石本貴昭は兵庫・滝川高出身。吉井の3年先輩になる左腕は、近鉄の一時代を築いた不動のリリーバーだった。85年は70試合登板、19勝3敗7セーブで最高勝率のタイトルを獲得。86年には64試合、8勝3敗32セーブをマークし、2年連続で最優秀救援投手賞を獲得。近鉄を代表するストッパーは、86年の日米野球のメンバーに選出されていた。
吉井は当時3年目。1軍で通算4試合登板に過ぎない、名もない若手の一人だった。
その日米野球で、先輩の石本がメジャー打線に痛打された。3試合、5イニングを投げて3失点、防御率は5・40と、散々な結果に終わっている。

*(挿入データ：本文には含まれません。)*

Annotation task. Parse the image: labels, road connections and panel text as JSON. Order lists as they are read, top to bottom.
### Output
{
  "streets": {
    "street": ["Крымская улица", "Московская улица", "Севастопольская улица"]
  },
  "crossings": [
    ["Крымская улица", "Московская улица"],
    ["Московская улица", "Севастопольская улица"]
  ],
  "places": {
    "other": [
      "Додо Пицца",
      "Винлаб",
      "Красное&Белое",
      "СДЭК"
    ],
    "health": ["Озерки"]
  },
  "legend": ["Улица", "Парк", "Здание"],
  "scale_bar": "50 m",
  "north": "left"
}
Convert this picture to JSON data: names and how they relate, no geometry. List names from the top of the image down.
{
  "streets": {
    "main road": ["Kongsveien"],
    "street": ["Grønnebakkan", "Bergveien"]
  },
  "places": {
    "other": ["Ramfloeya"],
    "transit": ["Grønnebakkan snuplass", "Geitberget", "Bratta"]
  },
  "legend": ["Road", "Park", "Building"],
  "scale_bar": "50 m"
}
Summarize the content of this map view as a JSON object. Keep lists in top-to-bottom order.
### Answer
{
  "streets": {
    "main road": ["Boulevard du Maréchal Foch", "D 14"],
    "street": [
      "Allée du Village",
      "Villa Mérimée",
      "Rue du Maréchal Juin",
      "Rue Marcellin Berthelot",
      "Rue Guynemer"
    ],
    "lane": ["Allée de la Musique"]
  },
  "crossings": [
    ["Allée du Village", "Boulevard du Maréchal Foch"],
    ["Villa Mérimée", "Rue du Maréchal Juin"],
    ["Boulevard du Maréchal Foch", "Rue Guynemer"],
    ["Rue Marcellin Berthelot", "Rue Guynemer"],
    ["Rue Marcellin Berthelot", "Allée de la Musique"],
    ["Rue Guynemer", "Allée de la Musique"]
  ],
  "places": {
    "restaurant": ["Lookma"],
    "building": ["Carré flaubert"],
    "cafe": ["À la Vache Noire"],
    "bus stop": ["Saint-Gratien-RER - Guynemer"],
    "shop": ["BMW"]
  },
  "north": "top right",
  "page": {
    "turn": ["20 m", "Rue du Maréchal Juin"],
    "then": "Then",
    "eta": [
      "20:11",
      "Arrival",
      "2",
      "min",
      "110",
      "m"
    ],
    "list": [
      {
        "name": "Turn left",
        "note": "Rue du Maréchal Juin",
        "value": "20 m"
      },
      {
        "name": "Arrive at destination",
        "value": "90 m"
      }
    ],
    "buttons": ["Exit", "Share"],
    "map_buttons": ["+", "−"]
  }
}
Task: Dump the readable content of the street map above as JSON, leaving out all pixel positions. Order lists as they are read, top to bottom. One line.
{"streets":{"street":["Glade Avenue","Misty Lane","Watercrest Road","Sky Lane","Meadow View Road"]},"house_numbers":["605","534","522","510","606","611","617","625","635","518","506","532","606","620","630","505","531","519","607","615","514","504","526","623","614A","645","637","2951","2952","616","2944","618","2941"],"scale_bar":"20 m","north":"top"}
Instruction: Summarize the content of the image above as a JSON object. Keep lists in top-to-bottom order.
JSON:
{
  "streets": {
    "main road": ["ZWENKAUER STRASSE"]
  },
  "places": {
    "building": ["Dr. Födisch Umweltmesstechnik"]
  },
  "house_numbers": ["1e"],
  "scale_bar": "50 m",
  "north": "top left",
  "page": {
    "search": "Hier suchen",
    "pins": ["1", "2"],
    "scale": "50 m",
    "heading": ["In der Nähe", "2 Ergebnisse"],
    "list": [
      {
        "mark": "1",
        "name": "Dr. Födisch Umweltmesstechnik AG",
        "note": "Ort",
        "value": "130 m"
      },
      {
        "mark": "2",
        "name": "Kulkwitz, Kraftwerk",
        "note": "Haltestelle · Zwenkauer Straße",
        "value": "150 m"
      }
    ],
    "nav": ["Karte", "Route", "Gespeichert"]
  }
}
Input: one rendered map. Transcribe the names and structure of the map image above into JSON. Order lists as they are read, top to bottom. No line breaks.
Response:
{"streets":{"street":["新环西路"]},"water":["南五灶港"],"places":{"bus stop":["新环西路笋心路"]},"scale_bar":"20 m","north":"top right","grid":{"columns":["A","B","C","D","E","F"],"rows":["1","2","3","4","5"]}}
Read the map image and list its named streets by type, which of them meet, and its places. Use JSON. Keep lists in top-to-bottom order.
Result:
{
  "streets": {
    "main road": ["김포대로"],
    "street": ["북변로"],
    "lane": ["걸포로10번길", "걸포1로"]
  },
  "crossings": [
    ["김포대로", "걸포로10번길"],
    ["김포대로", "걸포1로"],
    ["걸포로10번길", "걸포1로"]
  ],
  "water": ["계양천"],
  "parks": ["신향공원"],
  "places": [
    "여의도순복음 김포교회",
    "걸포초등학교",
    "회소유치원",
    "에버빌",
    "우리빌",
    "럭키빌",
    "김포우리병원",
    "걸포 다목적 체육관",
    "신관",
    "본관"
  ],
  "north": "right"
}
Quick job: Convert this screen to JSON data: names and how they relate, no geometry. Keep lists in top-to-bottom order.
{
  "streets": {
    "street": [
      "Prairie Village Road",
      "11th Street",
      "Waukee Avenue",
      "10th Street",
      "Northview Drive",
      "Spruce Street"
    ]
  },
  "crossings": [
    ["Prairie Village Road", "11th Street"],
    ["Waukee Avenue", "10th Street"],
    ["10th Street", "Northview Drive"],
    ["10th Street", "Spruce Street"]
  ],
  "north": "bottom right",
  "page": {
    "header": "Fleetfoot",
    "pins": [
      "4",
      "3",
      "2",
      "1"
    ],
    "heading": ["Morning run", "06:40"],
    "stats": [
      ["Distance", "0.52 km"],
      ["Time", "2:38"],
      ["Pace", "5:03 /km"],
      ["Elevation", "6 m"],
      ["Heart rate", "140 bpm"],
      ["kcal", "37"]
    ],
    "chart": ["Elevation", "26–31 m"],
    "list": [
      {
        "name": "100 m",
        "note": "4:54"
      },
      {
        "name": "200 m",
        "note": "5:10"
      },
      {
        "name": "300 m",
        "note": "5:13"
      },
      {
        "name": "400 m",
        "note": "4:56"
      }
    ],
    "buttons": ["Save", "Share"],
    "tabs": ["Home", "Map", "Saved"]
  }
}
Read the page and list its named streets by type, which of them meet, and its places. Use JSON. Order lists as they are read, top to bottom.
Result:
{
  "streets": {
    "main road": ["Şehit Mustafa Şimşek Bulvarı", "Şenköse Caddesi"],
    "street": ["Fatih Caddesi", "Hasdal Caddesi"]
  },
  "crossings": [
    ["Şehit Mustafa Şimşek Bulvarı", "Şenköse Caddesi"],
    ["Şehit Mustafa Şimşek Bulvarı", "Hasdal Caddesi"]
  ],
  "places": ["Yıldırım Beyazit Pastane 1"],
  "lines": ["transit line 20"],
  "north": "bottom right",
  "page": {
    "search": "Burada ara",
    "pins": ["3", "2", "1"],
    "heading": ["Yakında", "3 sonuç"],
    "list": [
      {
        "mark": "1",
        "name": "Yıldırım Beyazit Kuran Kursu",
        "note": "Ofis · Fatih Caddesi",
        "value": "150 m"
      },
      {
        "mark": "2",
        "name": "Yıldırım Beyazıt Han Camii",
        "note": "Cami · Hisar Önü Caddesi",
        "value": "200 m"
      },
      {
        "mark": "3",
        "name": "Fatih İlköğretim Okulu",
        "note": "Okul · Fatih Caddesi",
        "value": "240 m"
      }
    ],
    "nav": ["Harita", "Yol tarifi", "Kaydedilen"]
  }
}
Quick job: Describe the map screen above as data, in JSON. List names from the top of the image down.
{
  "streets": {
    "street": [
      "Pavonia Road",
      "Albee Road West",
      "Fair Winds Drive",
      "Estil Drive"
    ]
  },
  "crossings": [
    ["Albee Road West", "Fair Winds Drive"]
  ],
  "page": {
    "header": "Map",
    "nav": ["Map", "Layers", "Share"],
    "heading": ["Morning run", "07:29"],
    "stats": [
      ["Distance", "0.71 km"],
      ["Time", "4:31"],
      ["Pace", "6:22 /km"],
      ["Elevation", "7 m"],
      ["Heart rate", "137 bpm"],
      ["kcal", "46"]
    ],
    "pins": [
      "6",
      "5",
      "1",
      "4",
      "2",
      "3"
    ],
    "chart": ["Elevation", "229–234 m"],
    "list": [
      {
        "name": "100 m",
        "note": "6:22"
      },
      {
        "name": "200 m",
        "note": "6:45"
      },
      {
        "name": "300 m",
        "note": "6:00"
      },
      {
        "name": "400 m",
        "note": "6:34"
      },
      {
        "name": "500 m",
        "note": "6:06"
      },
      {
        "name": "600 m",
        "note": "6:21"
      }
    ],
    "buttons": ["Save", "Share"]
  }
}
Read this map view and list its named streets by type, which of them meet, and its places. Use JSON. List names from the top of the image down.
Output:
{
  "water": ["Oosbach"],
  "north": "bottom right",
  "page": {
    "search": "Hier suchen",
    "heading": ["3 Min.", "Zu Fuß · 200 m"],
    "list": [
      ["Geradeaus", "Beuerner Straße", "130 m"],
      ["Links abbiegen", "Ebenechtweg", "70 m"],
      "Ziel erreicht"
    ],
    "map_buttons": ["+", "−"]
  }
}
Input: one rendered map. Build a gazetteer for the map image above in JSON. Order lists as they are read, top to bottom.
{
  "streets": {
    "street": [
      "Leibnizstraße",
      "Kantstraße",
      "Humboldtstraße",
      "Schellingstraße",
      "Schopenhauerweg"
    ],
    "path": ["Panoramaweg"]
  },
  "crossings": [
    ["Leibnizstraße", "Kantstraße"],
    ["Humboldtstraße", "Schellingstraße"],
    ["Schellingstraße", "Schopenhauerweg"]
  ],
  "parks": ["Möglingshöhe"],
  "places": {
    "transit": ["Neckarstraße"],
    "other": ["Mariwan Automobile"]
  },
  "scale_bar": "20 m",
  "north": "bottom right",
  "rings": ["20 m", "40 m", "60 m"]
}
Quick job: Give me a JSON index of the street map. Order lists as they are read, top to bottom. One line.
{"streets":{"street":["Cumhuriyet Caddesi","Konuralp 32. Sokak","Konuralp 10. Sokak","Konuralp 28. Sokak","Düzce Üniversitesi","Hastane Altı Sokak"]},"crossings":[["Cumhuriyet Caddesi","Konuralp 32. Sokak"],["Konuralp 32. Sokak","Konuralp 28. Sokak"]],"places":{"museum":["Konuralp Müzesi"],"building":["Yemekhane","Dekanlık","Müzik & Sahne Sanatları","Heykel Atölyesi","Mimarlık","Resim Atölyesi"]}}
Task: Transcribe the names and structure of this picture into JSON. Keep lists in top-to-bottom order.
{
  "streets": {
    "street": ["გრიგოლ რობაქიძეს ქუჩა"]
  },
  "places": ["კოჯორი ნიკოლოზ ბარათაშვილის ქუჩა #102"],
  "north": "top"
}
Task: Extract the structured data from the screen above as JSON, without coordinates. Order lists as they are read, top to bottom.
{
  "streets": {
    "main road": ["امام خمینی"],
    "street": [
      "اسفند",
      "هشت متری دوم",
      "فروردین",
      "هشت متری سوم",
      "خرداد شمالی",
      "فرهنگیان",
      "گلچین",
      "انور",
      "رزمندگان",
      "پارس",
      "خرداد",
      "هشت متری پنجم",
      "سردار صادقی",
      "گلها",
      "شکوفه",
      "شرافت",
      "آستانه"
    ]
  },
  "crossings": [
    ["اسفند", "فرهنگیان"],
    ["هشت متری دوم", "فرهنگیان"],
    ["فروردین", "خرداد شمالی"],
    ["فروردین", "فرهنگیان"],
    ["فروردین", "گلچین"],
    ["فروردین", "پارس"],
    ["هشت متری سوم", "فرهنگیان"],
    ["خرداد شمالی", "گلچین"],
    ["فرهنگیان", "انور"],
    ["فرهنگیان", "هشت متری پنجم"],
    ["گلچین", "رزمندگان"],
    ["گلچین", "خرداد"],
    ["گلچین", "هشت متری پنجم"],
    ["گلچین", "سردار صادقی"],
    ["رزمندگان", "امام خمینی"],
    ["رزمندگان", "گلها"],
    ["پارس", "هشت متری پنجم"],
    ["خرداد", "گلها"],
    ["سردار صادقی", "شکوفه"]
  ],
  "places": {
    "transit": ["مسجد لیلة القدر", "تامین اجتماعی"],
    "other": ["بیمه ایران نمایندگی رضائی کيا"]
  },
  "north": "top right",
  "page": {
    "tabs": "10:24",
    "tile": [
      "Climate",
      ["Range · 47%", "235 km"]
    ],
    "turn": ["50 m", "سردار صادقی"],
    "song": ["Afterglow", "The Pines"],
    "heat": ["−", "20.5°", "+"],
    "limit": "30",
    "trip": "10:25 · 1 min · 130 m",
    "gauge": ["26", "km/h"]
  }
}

「自分の憧れの先輩が打たれてたんです。こりゃ、すごい世界があるんや、いつか、あそこで投げたい、って思ったんです。まだ1軍で、ほとんど投げたことのないその時に、そう思ったんです。
あれをきっかけに、自分でも野球にしっかり取り組むようになりました。実際、1年目なんか、記憶にないくらい成績が“すっとこどっこい”で、3年目とかでも、ストライクが1球も入らんのとちゃうか、というようなピッチャーだったんで」
いつかはきっと、メジャーのマウンドに立ってやる。